### DIRECTION
Could you carry on the article about how platforms and storage technologies couple their resources, picking up right after its last sentence?

Disk = Volume = Snapshot = Image

August 24, 2016

Welcome to a world of Fisks

Trying to build independent Data Services with a top-down approach, starting from the platform and moving towards Storage, presents us with a great challenge.

There seems to be a strong coupling between the resources known to and handled by a virtualization/container or even bare metal platform, and the resources exposed by today’s persistent storage technologies.

In this article we’ll describe this resource coupling and the blockers it presents for building independent Data Services. We discuss a new approach, which allows us to uniformly expose and consume resources independently of platform and underlying storage technology.

Resource Coupling

In today’s world of VMs, Containers, Cloud, and bare metal infrastructure, we come across a multitude of platforms (e.g., VMware, Azure, OpenStack, AWS, GCP, Docker, Kubernetes, CoreOS, Linux), each one trying to manage and pair Storage with the Compute resources it handles, so it may be consumed accordingly. Platforms, from their perspective, use a variety of data abstractions to access and manage the resources they need. Looking at the way platforms refer to Storage, we start talking about:

Disks, Volumes, Snapshots, Images, Ephemeral Disks, Persistent Disks, Backups, Templates, ISOs, and the list goes on as we dig into more platforms.

### SUPPLIED DATA
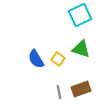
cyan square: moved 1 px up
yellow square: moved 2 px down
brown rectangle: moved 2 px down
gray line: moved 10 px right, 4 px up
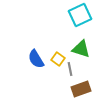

### WRITTEN RESPONSE
The reason why platforms introduce the above resources is because there are distinct storage needs in terms of qualitative (reliability, durability, availability, compliance) and quantitative (IOPS, latency, bandwidth, QoS, interference) characteristics, the combination of which results into a different set of usage requirements. Platforms need to cater to these requirements and present them to the end user. For example a user or application may need a very fast VM disk which is not very critical if lost, and thus will choose an Ephemeral Disk. Or, they may need a rock-solid disk that will hold critical data to back a database, and thus choose a Persistent Volume.

On the other side of the table, we have persistent storage technologies that platforms rely upon to back these requirements. Storage technologies do not expose or manage high level resources like the above. Looking at the way storage products refer to their resources, we start talking about:

Files, LUNs, Blocks, Objects, Blobs, Storage Management APIs

Since the platforms need to use the underlying persistence technologies to satisfy their requirements and back their high level resources, where do the two worlds meet?

Current Approach

Easy! Currently, all platforms do a one-to-one mapping to back their resources.

This means choosing a persistence technology that covers the requirements of the platform’s specific resource as close as possible, and directly associate the platform resource with the storage resource of that technology.

The result is:

A platform’s Image gets backed by a file on Storage Product 1
A platform’s Volume gets backed by a block device on Storage Product 2
A platform’s Snapshot to be archived gets backed by Storage Product 3

In the most sophisticated case, one storage product backs more than one of the platform’s resources, but then compromises regarding the resource’s required characteristics are inevitable, since no Storage product fits all use cases well.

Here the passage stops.